Running Evals
Evals require Ollama running locally (used as the LLM judge).
Basic usage
# Run all evals with active provider
bun run packages/evals/run.ts
# Filter by name
bun run packages/evals/run.ts --filter=bash
# Run specific providers
bun run packages/evals/run.ts --providers=ollama,ollama-nemotron
# Generate structured report
bun run packages/evals/run.ts --providers=ollama --report
# Run 3x to detect flaky evals
bun run packages/evals/run.ts --runs=3
# Regenerate golden snapshots (flag is read by check.golden in checks.ts)
bun run packages/evals/run.ts --filter=golden --update-goldens
Output
The runner prints a PASS/FAIL table per eval with token count and latency, then a binary score matrix across all providers.

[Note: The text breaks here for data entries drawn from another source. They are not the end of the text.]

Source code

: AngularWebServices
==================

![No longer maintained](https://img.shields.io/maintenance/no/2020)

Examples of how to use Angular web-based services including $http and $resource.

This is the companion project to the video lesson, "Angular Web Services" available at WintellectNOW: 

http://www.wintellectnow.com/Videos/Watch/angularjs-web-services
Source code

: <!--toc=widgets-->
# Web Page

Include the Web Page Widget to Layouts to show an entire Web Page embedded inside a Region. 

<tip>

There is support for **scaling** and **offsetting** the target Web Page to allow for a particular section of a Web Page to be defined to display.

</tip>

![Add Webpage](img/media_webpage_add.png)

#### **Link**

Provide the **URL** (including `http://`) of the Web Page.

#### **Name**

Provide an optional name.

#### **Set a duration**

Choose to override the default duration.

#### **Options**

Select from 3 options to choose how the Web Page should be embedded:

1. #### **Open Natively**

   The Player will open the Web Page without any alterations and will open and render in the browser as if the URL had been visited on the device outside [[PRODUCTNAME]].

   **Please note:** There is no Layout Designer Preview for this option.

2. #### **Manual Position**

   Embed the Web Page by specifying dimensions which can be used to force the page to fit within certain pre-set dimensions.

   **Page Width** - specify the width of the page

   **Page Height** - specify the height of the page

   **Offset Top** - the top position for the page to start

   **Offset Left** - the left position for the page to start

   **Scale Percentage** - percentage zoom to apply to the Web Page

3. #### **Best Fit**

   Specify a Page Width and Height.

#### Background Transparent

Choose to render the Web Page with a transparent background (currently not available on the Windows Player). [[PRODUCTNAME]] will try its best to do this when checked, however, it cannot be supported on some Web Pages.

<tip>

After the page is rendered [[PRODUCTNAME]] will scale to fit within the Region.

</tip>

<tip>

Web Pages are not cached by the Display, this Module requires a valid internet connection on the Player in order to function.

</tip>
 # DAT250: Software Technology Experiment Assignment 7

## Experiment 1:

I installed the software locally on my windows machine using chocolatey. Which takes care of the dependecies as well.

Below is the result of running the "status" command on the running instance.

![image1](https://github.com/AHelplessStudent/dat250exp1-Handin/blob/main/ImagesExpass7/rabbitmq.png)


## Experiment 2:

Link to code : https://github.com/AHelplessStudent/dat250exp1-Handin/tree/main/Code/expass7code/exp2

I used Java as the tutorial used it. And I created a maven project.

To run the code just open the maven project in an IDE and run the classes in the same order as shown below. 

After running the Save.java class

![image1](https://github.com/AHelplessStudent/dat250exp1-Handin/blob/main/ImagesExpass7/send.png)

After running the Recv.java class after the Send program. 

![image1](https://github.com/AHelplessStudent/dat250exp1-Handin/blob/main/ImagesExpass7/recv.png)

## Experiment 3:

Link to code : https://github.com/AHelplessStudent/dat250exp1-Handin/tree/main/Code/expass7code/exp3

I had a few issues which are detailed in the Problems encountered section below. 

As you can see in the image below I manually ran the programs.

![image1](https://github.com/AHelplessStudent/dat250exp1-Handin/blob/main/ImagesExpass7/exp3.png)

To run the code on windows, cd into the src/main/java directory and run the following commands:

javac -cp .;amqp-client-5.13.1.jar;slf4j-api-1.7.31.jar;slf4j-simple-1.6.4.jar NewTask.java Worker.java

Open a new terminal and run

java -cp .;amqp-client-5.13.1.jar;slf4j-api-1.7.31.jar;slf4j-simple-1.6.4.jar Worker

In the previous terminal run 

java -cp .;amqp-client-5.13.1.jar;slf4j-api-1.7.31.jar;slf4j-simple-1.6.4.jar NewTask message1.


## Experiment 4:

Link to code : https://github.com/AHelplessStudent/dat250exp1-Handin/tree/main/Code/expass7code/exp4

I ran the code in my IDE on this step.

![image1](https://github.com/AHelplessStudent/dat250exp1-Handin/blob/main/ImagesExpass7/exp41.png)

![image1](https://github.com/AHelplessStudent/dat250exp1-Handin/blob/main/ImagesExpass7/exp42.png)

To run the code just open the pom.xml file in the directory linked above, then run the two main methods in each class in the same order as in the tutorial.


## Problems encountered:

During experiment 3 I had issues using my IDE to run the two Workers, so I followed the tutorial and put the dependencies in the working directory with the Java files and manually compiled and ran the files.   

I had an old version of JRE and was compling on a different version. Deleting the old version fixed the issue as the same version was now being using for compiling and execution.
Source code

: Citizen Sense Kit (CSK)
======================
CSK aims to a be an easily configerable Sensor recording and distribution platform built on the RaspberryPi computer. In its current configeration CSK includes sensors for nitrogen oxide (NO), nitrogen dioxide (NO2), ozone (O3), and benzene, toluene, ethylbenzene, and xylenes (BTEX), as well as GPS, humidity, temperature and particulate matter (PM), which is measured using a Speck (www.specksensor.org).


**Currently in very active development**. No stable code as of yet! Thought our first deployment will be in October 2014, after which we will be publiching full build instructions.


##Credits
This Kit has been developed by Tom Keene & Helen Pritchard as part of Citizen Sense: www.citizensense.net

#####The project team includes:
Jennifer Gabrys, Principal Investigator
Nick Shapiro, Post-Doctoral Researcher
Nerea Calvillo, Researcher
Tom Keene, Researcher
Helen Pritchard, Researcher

With --report, two outputs are written to packages/evals/:
eval_results.jsonl— append-only log, one JSON line per case × run × providerreports/<YYYY-MM-DD>/summary.md+cases/<slug>.md— human-readable run reports
Stability
Use --runs=N to detect flaky evals. A case is stable only if it passes all N runs. The matrix shows:
1— stable pass0— failing⚠️ (2/3)— flaky
Provider config
Providers used in evals are the same keys as in ~/.ak-coder/config.json. The --providers flag takes comma-separated provider keys.